It does appear that, for the time being, Russia is satisfied now that Georgia is out of South Ossetia. When accused of wanting regime change in Georgia, Russian Ambassador Vitaly Churkin responded, “Regime change is purely an American invention.”

Russia claims Georgia had already destroyed Tskhinvali and now puts the death toll at above 1,500. The great majority of deaths were South Ossetians, and we don’t know how many deaths Russia itself might be responsible for.

Today, “The president of Russia decided. . . that his tanks and air raids had dished out enough punishment to the country of Georgia and called a halt to five days of devastating attacks.” And now, “Russia and Georgia have approved a plan brokered by French President Nicolas Sarkozy intended to end fighting between the two nations. . . . Under the plan, both sides would agree not to use force, and all troops would return to the positions they were in before the conflict began last week.”

The fighting has stopped, for now. This peace is certainly welcome. But we must assess the situation properly should something similar happen again. Of course, any “collateral damage” inflicted by Russia was morally inexcusable, but what about what Georgia has done?

The U.S. has been very friendly with Georgia, hailing its “Rose Revolution” as a triumph for democracy and human rights. It has subsidized Georgia’s military, enlisted the nation as a partner in the war on terror (Georgia announced withdrawing a thousand troops from Iraq in the midst of this war), and sees this paragon of “New Europe” as a bulwark against Russian and terrorist belligerence. While in the last couple days Americans have called for U.S. intervention against Moscow’s aggression, there has already been more than enough anti-Russian U.S. intervention in the region. Nathan Hodge warns against the “prospect of a larger regional war” that could drag America in, with the U.S. having already backed one of the main belligerents:

Since early 2002, the U.S. government has given a healthy amount of military aid to Georgia. When I last visited South Ossetia, Georgian troops manned a checkpoint outside Tskhinvali—decked out in surplus U.S. Army uniforms and new body armor. The first U.S. aid came under the rubric of the Georgia Train and Equip Program (ostensibly to counter alleged Al Qaeda influence in the Pankisi Gorge); then, under the Sustainment and Stability Operations Program. Georgia returned the favor, committing thousands of troops to the multi-national coalition in Iraq. Last fall, the Georgians doubled their contingent, making them the third-largest contributor to the coalition. Not bad for a nation of 4.6 million people.

Required work:
1) Answer these questions about the passage on the Russia–Georgia conflict:
(a) What death toll does Russia now claim?
(b) Who brokered the plan that Russia and Georgia approved?
(c) Since when has the U.S. government given military aid to Georgia?
2) Write the next part of the passage on the Russia–Georgia conflict, picking up after its final sentence.
The records that follow were taken from a separate source and are not part of the passage.

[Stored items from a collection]
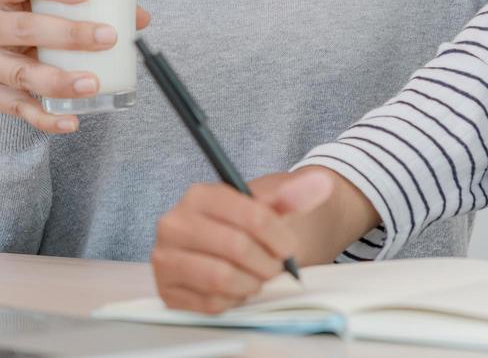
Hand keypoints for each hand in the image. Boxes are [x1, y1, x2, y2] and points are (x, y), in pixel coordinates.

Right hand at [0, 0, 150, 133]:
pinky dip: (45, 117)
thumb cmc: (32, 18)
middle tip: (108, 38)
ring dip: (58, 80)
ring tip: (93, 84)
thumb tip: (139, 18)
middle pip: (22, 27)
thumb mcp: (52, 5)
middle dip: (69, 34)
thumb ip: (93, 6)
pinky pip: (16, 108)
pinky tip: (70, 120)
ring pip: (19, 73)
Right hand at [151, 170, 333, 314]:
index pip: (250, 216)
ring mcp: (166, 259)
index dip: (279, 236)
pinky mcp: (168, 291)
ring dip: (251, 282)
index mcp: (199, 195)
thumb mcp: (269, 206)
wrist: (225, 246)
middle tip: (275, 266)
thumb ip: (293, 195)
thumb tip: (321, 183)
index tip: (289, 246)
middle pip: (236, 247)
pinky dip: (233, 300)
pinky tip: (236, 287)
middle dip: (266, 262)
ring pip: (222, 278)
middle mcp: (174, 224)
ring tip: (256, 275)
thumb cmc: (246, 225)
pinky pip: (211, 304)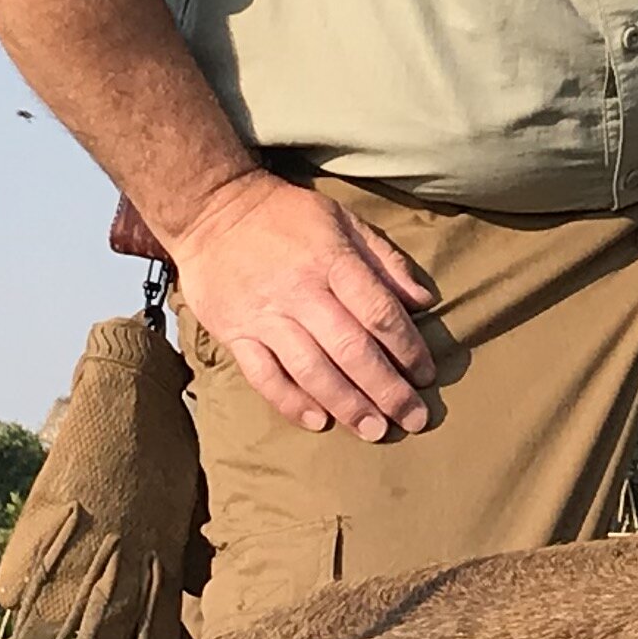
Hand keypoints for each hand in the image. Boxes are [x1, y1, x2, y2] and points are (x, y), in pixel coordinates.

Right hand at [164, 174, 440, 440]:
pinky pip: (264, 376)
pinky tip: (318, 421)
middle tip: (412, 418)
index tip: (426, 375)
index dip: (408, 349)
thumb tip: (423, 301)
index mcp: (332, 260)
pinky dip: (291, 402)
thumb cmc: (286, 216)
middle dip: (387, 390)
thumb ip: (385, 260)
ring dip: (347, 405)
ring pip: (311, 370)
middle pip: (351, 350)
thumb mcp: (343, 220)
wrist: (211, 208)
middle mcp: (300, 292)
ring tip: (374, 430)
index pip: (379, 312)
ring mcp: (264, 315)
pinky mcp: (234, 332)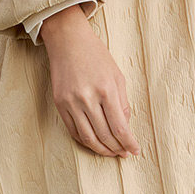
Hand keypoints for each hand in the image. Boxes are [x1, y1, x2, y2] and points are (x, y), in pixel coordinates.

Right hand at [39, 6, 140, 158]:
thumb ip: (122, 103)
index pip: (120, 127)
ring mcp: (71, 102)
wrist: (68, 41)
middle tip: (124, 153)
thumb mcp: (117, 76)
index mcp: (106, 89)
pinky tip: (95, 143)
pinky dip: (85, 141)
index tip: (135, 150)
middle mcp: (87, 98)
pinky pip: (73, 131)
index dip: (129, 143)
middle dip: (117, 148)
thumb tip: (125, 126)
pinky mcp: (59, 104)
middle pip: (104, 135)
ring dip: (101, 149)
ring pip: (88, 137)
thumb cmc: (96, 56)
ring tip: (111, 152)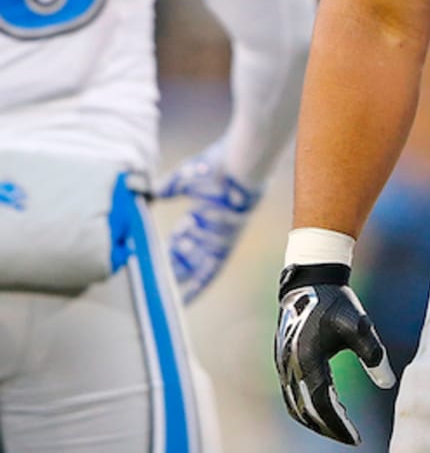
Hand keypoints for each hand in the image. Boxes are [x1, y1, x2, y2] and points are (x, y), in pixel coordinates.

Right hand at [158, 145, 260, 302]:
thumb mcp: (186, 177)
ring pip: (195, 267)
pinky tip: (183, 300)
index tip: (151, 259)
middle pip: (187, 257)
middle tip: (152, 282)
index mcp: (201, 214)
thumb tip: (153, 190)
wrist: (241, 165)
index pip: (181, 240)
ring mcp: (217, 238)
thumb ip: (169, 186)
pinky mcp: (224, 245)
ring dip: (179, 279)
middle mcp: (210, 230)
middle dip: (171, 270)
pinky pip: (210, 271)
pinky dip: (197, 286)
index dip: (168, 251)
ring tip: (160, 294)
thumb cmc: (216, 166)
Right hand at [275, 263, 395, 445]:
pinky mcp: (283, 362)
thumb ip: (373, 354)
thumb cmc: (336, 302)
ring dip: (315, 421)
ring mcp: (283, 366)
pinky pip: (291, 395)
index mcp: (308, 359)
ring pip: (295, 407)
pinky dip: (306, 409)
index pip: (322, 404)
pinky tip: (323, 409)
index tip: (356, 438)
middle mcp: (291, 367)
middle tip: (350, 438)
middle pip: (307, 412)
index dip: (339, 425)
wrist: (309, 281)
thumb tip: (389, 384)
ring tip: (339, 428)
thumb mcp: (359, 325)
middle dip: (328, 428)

==

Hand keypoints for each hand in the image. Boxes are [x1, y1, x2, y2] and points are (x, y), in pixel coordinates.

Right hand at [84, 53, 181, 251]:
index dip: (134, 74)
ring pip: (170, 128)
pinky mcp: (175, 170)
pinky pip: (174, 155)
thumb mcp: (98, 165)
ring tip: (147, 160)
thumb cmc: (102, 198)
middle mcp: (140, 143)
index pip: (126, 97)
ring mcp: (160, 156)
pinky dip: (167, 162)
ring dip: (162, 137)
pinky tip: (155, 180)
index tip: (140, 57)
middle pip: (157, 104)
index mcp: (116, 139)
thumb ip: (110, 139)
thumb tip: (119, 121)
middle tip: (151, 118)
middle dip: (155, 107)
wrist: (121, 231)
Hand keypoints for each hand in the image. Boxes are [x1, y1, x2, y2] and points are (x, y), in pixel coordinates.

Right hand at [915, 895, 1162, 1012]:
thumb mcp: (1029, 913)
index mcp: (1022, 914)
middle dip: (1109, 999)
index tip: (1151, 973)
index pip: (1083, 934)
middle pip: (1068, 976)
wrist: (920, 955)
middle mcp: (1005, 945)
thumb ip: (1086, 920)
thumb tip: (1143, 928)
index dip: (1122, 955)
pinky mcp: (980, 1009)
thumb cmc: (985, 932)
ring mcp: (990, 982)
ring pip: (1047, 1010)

--

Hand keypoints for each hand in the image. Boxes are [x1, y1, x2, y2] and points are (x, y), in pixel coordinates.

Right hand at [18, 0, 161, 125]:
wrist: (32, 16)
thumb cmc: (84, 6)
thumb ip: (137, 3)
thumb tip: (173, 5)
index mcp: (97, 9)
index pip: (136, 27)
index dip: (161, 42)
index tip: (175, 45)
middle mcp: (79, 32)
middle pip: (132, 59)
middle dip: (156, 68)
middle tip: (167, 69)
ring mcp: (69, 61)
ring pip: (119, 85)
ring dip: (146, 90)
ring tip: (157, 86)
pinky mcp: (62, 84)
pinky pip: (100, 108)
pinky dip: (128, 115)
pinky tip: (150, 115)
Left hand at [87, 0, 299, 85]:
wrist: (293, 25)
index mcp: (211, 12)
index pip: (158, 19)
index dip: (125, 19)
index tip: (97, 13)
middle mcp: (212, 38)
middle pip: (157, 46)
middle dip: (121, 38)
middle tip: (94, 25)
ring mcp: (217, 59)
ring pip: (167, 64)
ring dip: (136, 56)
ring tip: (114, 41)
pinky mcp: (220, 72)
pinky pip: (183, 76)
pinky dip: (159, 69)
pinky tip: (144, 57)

Task-by-task answers:
1)
(a) Above 1,500.
(b) French President Nicolas Sarkozy.
(c) Since early 2002.

2)
Brendan O’Neill helps explain the U.S.-sponsored crisis:

On the ostensible basis of protecting Georgia, and the world more broadly, from the threat of al-Qaeda-style Chechen terrorism, Washington has pumped more than £100million into Georgia’s security forces. . . . It has provided the Georgian military with Huey helicopters, tonnes of weaponry, and high-level training – just last month it was reported that 1,200 US servicemen and 800 Georgians were undergoing intensive ‘joint military training’ at the Vaziani military base near the Georgian capital, Tbilisi. . . .

Washington has also discussed building vast new anti-missile radar systems in the Czech Republic, Poland, Ukraine and possibly Georgia, in order to guard the Western world against missile attacks from Iran or North Korea; the Kremlin has described these plans as a ‘threat’ to Russia. . . . Georgian troops have been deployed as part of the ‘coalition of the willing’ in Iraq, and America wants to reward Georgia by making it a permanent member of the NATO alliance. NATO, lest we forget, was founded in a very different era as a North Atlantic alliance against the Soviet Union. . . .

. . . The transformation of the republics into life-and-death states in a civilisational war against terror (Georgian President Mikhail Saakashvili has said the current clash with Russia is about defending the ‘freedom of the world’) allows rulers to take extraordinary measures to protect their internal authority. . . . The ‘terrorisation’ of former Soviet republics warps their internal dynamic, allowing rulers to present every protest or criticism as part of an ‘Islamic threat’ that must be put down with their American arms.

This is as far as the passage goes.